Co-founder & CTO indiangrahak.com

When I took up the course, I was working with Wipro as an ERP consultant. However, my real interest in the course was due to my involvement in a startup project. With 2 other friends, I started a business in education industry called Pinnacle Academy. At the time of joining the Diploma in Entrepreneurship Administration and Business Laws course in January 2014, I wanted to learn the intricacies of starting up a new business and how to take it to the next level. Learning how to structure my business right was a point of interest as well.
After this, I decided to study MBA, and I had mentioned this NUJS diploma course in my resume for the interview rounds. IIFT has a 3 stage selection procedure. At the final stage there is an interview. During the selection interview at IIFT, the professor asked me about the course. IIFT gives a lot of importance to entrepreneurship. The fact that I pursued this course along with a full-time job and also had a business on the side was really appreciated. There was a detailed discussion about the course and what I had learned. I believe this course helped me to make a difference and stand out amongst other contenders. The iPleaders team was supportive. In particular, I found the webinars to be really good.
I learnt a lot from the webinars. Registering of a company, filing tax returns, understanding partnership and LLP, getting business licenses, these were very relevant for me. When we have to approach a lawyer also next time, I will not go with a blank mind but a fairly good idea about what I want from the lawyer.

Vinay Biradar

Business Management Graduate at BT- Global Services

I was very impressed by the course syllabus. I found this course to be blended towards my passion and what I wanted to learn, and this made me go for it. Personally, the most interesting topic for me was formulating a business and FDI. Foreign investments was also an interesting topic and in line with my business interest.
I liked the module on drafting also. However, I don't use it much in my day to day work. I have a legal team which handles drafting for my organization as it's a very critical area.
My expectations from this course are more than fulfilled. Before this course, I did not have much idea about how to see an investor, how I should approach an investor, what I should agree and what I should not, etc.
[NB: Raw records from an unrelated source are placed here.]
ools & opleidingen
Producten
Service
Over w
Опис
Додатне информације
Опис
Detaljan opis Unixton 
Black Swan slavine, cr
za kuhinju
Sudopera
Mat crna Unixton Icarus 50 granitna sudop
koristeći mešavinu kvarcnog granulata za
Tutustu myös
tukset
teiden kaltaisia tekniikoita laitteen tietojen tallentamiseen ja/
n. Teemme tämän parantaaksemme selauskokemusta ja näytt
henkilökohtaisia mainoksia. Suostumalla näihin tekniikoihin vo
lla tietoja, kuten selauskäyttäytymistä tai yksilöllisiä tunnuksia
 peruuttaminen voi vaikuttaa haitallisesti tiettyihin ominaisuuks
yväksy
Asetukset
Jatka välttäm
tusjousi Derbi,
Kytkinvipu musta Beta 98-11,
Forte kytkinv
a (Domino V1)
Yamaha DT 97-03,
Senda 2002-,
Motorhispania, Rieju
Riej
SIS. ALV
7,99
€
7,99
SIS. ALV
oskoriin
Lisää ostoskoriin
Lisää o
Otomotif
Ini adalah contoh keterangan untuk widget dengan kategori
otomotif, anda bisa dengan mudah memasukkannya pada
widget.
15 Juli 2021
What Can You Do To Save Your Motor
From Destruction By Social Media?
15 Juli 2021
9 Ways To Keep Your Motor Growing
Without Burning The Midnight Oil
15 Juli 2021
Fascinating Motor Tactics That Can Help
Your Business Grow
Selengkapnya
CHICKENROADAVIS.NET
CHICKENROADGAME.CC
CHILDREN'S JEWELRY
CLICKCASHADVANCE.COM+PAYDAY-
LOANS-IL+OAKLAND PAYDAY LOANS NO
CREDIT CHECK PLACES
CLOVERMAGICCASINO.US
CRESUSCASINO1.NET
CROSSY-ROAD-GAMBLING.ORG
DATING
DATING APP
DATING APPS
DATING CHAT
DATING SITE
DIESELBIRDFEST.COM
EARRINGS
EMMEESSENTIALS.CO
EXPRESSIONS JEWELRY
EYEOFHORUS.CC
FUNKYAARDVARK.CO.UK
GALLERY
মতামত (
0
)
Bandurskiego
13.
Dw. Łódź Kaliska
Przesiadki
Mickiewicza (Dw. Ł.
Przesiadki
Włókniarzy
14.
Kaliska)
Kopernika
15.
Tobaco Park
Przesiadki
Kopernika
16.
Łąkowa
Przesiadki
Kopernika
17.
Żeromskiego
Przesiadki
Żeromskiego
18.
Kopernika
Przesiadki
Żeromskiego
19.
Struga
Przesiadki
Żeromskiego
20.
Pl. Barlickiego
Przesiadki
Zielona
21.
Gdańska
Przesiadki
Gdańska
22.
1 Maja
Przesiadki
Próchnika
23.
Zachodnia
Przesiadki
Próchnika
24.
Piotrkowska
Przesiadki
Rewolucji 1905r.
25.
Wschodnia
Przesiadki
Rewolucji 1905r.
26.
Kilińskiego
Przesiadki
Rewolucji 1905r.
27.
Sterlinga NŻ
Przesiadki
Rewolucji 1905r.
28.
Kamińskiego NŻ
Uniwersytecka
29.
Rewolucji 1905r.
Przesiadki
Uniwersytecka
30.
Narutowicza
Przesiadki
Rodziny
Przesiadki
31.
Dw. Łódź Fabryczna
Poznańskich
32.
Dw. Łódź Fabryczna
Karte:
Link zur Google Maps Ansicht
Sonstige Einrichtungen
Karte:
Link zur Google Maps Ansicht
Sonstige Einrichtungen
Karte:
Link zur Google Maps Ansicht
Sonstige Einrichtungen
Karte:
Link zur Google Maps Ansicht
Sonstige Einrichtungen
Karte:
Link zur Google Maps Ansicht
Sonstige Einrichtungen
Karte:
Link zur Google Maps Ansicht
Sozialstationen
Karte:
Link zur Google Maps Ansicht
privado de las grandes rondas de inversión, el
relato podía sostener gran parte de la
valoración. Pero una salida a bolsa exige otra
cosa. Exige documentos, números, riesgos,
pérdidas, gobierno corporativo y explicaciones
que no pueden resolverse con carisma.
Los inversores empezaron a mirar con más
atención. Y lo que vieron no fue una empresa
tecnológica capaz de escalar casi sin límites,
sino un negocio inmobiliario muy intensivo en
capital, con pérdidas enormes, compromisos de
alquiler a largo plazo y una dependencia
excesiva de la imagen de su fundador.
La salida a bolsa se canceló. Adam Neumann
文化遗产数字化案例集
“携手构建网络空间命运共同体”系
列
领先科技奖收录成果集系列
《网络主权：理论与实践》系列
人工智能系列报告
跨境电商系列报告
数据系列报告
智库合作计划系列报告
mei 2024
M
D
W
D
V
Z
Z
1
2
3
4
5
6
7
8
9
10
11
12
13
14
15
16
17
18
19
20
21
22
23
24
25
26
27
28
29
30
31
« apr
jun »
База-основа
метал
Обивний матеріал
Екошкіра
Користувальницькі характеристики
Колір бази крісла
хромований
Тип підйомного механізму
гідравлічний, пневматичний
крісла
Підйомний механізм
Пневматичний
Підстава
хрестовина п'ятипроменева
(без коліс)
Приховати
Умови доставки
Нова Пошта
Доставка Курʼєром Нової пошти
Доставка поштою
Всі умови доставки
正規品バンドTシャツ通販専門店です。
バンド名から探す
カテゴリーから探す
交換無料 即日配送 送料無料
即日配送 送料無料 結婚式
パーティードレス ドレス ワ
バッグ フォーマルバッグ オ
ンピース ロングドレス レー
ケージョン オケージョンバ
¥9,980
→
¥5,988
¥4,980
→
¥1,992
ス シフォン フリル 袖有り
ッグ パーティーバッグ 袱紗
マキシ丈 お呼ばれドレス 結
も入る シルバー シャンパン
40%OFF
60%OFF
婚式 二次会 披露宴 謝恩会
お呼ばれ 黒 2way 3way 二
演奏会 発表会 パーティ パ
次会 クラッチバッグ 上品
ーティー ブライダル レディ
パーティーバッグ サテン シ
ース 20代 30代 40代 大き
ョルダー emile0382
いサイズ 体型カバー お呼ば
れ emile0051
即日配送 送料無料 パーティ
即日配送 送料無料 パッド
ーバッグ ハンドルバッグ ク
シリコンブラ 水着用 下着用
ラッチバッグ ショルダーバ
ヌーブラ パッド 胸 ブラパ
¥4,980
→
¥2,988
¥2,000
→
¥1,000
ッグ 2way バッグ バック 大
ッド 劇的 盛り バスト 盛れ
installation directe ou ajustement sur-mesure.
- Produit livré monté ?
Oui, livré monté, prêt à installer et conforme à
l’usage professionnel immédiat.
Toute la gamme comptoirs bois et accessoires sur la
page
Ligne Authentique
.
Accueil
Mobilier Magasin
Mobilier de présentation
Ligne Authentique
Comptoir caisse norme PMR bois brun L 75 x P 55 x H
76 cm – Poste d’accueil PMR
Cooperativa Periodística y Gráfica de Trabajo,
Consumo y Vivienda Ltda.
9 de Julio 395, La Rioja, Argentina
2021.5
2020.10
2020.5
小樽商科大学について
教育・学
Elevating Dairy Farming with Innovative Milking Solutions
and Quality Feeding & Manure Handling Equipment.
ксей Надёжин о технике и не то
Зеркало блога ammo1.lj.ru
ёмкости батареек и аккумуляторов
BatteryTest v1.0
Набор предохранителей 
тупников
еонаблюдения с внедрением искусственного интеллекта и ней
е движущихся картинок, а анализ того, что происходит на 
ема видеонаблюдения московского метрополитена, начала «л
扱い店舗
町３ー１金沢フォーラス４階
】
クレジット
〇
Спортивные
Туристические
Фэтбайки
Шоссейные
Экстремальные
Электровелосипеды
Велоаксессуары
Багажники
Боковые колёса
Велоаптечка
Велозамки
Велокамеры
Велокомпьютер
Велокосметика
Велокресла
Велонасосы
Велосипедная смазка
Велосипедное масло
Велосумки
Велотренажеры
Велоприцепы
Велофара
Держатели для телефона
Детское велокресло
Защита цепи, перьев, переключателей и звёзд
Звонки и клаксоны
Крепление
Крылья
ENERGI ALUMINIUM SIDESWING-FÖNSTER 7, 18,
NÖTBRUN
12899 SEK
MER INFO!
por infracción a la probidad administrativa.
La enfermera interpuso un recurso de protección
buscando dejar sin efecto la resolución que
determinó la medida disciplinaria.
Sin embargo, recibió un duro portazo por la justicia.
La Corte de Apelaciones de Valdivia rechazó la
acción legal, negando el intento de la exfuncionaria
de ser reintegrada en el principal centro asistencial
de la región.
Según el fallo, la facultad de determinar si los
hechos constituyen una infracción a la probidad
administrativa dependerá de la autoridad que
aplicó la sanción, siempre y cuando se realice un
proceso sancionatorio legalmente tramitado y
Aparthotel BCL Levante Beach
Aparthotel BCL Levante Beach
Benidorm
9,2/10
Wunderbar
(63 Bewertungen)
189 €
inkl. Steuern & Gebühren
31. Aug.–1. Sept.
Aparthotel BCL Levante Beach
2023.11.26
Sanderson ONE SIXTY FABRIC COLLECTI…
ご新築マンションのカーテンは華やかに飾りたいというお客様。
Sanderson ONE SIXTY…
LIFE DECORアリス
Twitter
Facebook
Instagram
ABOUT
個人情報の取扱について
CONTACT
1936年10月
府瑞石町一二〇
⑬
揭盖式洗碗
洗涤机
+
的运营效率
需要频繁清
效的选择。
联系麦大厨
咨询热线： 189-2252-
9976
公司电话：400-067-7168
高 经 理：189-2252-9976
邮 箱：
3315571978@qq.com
This course has given me all necessary insight about these aspects. I have not invited any investor to invest in my startup yet, but I may look out for investors for my future ventures this knowledge would come handy then. As I plan to start two more ventures once my current venture stabilizes.

Karthick Raj

Founder director at Global Talent Hires

I was start struck with the tag of NUJS. It is such a prestigious and reputed name when it comes to legal education. When such an established brand is backing a course it has to be credible. You can trust the course and be assured that the course material would be authentic and up to the mark.
My purpose of joining the course is totally fulfilled, I have gained all the knowledge I wanted from this course. I saved a lot of money which I would have given to legal counsels if I had not taken this course.
I did not have to use any legal firm to set up my company. I did not have any issues while dealing with the Registrar of Company. Because of the legal knowledge, I gained from this course; I did not employ or engage any legal firm in setting up my company. Till date, I frame my company's terms and conditions and other legal documents.